→ **SHORT PROBLEM**: Render as a Markdown table the part of the data that opens with the line containing "pose: elev=245.9 azim=55.5" and closes with the line containing "Dot at: (365, 270)". Use the columns Row and Line, number the rows in order, and leave out blank lines.

Stored items:
-=-=-

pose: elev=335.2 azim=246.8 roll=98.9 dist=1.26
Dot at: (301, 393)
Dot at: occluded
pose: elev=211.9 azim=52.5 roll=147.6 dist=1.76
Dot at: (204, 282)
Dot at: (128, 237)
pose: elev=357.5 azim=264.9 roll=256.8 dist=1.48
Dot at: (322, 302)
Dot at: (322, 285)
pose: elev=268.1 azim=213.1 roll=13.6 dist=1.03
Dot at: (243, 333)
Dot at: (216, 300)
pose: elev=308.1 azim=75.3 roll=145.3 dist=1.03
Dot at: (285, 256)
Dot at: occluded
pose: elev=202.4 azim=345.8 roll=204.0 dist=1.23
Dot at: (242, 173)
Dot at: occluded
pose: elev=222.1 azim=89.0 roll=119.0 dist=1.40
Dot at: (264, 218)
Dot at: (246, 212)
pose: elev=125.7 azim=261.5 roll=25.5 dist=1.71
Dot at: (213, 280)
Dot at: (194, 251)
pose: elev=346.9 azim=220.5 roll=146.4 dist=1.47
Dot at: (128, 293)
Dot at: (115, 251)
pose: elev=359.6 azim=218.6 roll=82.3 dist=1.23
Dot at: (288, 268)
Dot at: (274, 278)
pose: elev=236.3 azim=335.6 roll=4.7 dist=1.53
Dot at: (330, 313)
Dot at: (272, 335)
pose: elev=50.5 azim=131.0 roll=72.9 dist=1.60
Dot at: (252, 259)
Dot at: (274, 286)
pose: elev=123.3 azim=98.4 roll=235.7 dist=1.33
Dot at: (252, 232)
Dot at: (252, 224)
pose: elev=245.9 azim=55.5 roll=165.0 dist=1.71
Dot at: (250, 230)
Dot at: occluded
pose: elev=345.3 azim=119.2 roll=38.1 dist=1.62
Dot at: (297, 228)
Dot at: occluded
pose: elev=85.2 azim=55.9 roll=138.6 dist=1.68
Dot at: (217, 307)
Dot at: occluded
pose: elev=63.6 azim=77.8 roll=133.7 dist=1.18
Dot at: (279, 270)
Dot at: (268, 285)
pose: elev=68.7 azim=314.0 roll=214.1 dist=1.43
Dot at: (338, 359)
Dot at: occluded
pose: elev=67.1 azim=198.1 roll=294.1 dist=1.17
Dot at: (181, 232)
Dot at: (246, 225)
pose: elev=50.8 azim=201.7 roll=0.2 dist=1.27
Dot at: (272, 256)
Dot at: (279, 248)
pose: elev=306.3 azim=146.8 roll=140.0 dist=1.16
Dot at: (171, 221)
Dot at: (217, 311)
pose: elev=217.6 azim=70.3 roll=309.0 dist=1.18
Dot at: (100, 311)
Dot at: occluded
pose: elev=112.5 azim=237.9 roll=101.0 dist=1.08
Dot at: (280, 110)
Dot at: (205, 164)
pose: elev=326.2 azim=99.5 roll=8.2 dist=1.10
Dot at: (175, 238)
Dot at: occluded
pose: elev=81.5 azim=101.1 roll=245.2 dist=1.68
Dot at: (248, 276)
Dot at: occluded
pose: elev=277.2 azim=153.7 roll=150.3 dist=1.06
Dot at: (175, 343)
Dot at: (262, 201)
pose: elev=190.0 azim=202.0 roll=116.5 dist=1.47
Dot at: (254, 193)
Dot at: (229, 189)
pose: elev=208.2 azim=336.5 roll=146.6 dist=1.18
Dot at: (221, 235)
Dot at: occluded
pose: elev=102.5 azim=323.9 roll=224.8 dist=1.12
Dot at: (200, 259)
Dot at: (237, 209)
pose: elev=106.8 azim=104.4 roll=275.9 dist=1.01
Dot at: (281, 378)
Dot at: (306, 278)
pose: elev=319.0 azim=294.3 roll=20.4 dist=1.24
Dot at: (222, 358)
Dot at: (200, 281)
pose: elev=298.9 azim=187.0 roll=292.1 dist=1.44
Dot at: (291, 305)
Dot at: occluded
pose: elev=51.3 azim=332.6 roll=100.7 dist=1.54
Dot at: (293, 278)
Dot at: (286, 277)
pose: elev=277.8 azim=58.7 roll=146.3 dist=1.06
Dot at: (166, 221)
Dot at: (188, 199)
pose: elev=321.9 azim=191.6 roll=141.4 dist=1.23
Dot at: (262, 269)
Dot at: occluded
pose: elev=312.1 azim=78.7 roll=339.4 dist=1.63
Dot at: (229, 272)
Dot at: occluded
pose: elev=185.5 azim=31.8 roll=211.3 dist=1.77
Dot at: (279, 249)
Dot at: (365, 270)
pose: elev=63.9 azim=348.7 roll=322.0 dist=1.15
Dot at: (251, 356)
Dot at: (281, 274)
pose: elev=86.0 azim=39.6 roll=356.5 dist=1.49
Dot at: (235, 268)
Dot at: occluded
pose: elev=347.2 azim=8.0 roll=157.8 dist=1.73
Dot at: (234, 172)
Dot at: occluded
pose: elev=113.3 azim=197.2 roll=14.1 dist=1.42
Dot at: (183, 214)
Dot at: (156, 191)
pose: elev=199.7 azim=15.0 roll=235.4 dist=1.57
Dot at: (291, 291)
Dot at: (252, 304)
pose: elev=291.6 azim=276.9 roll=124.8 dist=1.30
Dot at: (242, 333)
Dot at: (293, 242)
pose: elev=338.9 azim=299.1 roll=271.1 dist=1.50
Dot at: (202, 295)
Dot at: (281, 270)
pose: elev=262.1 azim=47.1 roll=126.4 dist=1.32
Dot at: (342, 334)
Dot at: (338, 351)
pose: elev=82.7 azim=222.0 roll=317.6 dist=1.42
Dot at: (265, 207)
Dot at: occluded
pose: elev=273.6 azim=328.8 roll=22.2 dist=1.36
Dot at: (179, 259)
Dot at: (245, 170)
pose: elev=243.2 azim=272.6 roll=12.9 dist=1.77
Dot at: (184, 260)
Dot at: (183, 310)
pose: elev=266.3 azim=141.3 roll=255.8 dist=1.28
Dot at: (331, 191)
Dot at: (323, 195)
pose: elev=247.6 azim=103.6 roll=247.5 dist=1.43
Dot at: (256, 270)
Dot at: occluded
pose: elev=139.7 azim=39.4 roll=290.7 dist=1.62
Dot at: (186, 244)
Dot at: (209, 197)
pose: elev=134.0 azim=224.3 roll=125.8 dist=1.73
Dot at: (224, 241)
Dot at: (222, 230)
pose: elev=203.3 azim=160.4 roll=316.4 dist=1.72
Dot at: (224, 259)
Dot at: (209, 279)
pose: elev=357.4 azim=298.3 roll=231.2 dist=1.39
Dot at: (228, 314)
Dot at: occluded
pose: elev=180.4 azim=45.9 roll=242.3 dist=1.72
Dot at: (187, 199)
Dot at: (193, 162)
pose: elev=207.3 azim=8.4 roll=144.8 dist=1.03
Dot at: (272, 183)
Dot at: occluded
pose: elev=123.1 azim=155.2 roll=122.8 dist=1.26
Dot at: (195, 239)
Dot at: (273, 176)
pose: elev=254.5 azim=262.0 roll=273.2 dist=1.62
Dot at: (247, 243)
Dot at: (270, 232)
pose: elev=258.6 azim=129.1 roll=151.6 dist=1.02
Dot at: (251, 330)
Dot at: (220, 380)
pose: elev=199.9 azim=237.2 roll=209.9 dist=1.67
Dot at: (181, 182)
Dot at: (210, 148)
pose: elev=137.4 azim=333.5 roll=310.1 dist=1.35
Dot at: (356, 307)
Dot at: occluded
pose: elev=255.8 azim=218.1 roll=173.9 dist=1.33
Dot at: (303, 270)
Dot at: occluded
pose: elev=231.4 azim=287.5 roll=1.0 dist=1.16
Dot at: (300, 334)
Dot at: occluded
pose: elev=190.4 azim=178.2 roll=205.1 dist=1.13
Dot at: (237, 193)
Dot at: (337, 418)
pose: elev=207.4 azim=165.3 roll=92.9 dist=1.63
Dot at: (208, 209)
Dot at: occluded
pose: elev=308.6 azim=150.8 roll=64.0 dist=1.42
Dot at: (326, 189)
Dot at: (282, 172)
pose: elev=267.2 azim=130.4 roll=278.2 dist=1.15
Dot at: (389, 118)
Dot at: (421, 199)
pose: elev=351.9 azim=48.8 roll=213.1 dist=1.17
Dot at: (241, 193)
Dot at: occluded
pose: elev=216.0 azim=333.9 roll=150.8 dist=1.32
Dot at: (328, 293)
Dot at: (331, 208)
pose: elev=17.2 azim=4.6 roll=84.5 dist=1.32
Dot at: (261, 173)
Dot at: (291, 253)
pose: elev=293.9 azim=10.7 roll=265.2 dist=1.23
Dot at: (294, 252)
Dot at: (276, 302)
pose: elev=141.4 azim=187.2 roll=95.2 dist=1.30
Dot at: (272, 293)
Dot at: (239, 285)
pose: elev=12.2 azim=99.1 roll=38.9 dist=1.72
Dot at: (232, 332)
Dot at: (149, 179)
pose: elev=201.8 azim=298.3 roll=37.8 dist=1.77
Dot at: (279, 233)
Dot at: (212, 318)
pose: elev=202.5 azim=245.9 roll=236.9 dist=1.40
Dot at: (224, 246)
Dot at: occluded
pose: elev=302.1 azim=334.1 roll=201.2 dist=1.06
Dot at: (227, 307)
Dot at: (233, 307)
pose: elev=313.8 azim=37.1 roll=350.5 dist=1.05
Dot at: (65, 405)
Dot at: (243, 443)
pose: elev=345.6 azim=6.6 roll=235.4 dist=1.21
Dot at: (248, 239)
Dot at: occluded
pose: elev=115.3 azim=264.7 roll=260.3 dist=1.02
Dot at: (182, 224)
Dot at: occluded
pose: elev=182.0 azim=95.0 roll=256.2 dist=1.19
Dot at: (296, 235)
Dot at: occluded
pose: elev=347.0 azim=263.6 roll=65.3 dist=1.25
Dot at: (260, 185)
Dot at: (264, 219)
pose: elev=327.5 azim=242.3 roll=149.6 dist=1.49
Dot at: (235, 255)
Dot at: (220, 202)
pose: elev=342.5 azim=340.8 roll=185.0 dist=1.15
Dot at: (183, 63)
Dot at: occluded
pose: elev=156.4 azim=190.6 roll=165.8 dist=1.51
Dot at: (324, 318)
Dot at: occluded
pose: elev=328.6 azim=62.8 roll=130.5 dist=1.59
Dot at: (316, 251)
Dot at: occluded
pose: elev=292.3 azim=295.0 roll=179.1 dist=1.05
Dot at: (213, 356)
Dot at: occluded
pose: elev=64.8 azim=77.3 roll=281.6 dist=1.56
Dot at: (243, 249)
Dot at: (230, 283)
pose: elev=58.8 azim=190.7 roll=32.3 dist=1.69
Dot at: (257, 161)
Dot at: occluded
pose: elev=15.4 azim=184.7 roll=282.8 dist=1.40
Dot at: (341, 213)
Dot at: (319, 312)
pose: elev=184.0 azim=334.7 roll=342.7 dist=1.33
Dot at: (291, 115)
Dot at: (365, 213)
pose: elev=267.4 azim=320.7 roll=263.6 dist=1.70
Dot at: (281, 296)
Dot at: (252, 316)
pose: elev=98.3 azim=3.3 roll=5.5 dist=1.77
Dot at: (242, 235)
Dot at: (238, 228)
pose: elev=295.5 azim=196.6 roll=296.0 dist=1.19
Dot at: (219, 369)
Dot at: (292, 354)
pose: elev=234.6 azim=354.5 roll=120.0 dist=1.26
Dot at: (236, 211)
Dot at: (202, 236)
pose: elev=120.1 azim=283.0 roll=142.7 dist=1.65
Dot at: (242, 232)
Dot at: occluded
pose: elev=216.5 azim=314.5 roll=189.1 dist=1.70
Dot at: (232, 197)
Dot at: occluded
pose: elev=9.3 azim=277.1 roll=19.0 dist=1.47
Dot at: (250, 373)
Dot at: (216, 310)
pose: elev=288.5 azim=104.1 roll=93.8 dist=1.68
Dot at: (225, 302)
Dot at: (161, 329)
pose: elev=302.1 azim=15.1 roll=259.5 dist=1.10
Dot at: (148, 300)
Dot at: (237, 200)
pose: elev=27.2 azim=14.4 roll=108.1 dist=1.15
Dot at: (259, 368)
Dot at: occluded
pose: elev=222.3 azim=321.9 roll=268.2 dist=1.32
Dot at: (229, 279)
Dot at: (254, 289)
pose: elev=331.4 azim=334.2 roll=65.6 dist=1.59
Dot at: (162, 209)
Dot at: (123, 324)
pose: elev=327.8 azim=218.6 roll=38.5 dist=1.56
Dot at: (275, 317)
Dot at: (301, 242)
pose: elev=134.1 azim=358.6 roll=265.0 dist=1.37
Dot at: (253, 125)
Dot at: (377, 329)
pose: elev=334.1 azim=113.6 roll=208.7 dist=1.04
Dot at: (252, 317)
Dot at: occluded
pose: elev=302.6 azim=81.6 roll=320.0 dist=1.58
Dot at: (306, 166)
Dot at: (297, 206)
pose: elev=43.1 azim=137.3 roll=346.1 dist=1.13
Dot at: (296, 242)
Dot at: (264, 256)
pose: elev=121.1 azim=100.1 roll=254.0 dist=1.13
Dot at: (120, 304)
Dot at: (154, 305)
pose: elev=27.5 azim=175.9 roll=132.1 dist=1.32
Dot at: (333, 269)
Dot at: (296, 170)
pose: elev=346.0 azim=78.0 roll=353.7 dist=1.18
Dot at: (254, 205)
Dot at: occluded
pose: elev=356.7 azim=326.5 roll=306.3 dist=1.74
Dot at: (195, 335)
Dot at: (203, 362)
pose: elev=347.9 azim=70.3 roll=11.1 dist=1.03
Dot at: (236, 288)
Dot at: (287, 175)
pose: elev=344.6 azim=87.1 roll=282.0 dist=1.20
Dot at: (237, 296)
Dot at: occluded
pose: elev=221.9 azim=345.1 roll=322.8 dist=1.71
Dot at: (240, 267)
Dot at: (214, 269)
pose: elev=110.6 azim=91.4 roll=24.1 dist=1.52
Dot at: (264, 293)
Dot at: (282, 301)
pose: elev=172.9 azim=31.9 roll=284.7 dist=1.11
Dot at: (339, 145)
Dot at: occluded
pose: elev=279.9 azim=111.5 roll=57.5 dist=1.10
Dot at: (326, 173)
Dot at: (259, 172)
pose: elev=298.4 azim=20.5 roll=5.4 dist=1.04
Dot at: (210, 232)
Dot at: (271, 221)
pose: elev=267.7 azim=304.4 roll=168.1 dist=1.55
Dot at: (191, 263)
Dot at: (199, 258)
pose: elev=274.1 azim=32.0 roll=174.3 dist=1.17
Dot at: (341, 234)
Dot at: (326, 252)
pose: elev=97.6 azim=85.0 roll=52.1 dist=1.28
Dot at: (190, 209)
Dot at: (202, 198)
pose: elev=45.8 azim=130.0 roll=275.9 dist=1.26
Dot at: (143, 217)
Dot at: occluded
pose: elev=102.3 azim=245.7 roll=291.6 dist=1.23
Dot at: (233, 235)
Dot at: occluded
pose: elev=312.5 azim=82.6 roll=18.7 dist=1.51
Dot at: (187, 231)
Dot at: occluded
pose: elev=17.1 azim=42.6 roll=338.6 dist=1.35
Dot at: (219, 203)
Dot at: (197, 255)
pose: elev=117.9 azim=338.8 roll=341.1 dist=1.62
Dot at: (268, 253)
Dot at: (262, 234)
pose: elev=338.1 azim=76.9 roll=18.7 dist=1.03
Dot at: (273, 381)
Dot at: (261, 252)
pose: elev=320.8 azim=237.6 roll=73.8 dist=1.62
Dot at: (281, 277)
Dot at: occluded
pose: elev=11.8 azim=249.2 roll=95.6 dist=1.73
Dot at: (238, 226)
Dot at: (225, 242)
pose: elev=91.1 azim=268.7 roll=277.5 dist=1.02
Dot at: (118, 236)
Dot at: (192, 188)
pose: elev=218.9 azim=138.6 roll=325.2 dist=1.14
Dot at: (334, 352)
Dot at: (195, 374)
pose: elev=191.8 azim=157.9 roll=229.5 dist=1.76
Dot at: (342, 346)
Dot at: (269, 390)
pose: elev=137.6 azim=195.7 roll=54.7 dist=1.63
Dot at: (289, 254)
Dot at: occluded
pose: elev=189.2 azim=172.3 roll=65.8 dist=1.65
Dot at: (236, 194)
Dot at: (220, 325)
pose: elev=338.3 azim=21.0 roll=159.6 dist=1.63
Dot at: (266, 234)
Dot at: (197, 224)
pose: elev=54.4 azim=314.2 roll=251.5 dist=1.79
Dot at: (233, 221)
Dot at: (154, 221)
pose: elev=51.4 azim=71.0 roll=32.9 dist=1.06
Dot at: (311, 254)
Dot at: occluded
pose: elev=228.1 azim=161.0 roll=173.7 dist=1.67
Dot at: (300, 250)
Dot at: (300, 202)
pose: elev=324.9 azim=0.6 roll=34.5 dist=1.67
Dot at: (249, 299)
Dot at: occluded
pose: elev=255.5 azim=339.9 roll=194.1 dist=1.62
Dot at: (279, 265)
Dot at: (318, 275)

-=-=-

→ **RESULT FOR THIS EXERCISE**:
| Row | Line |
|---|---|
| 1 | pose: elev=245.9 azim=55.5 roll=165.0 dist=1.71 |
| 2 | Dot at: (250, 230) |
| 3 | Dot at: occluded |
| 4 | pose: elev=345.3 azim=119.2 roll=38.1 dist=1.62 |
| 5 | Dot at: (297, 228) |
| 6 | Dot at: occluded |
| 7 | pose: elev=85.2 azim=55.9 roll=138.6 dist=1.68 |
| 8 | Dot at: (217, 307) |
| 9 | Dot at: occluded |
| 10 | pose: elev=63.6 azim=77.8 roll=133.7 dist=1.18 |
| 11 | Dot at: (279, 270) |
| 12 | Dot at: (268, 285) |
| 13 | pose: elev=68.7 azim=314.0 roll=214.1 dist=1.43 |
| 14 | Dot at: (338, 359) |
| 15 | Dot at: occluded |
| 16 | pose: elev=67.1 azim=198.1 roll=294.1 dist=1.17 |
| 17 | Dot at: (181, 232) |
| 18 | Dot at: (246, 225) |
| 19 | pose: elev=50.8 azim=201.7 roll=0.2 dist=1.27 |
| 20 | Dot at: (272, 256) |
| 21 | Dot at: (279, 248) |
| 22 | pose: elev=306.3 azim=146.8 roll=140.0 dist=1.16 |
| 23 | Dot at: (171, 221) |
| 24 | Dot at: (217, 311) |
| 25 | pose: elev=217.6 azim=70.3 roll=309.0 dist=1.18 |
| 26 | Dot at: (100, 311) |
| 27 | Dot at: occluded |
| 28 | pose: elev=112.5 azim=237.9 roll=101.0 dist=1.08 |
| 29 | Dot at: (280, 110) |
| 30 | Dot at: (205, 164) |
| 31 | pose: elev=326.2 azim=99.5 roll=8.2 dist=1.10 |
| 32 | Dot at: (175, 238) |
| 33 | Dot at: occluded |
| 34 | pose: elev=81.5 azim=101.1 roll=245.2 dist=1.68 |
| 35 | Dot at: (248, 276) |
| 36 | Dot at: occluded |
| 37 | pose: elev=277.2 azim=153.7 roll=150.3 dist=1.06 |
| 38 | Dot at: (175, 343) |
| 39 | Dot at: (262, 201) |
| 40 | pose: elev=190.0 azim=202.0 roll=116.5 dist=1.47 |
| 41 | Dot at: (254, 193) |
| 42 | Dot at: (229, 189) |
| 43 | pose: elev=208.2 azim=336.5 roll=146.6 dist=1.18 |
| 44 | Dot at: (221, 235) |
| 45 | Dot at: occluded |
| 46 | pose: elev=102.5 azim=323.9 roll=224.8 dist=1.12 |
| 47 | Dot at: (200, 259) |
| 48 | Dot at: (237, 209) |
| 49 | pose: elev=106.8 azim=104.4 roll=275.9 dist=1.01 |
| 50 | Dot at: (281, 378) |
| 51 | Dot at: (306, 278) |
| 52 | pose: elev=319.0 azim=294.3 roll=20.4 dist=1.24 |
| 53 | Dot at: (222, 358) |
| 54 | Dot at: (200, 281) |
| 55 | pose: elev=298.9 azim=187.0 roll=292.1 dist=1.44 |
| 56 | Dot at: (291, 305) |
| 57 | Dot at: occluded |
| 58 | pose: elev=51.3 azim=332.6 roll=100.7 dist=1.54 |
| 59 | Dot at: (293, 278) |
| 60 | Dot at: (286, 277) |
| 61 | pose: elev=277.8 azim=58.7 roll=146.3 dist=1.06 |
| 62 | Dot at: (166, 221) |
| 63 | Dot at: (188, 199) |
| 64 | pose: elev=321.9 azim=191.6 roll=141.4 dist=1.23 |
| 65 | Dot at: (262, 269) |
| 66 | Dot at: occluded |
| 67 | pose: elev=312.1 azim=78.7 roll=339.4 dist=1.63 |
| 68 | Dot at: (229, 272) |
| 69 | Dot at: occluded |
| 70 | pose: elev=185.5 azim=31.8 roll=211.3 dist=1.77 |
| 71 | Dot at: (279, 249) |
| 72 | Dot at: (365, 270) |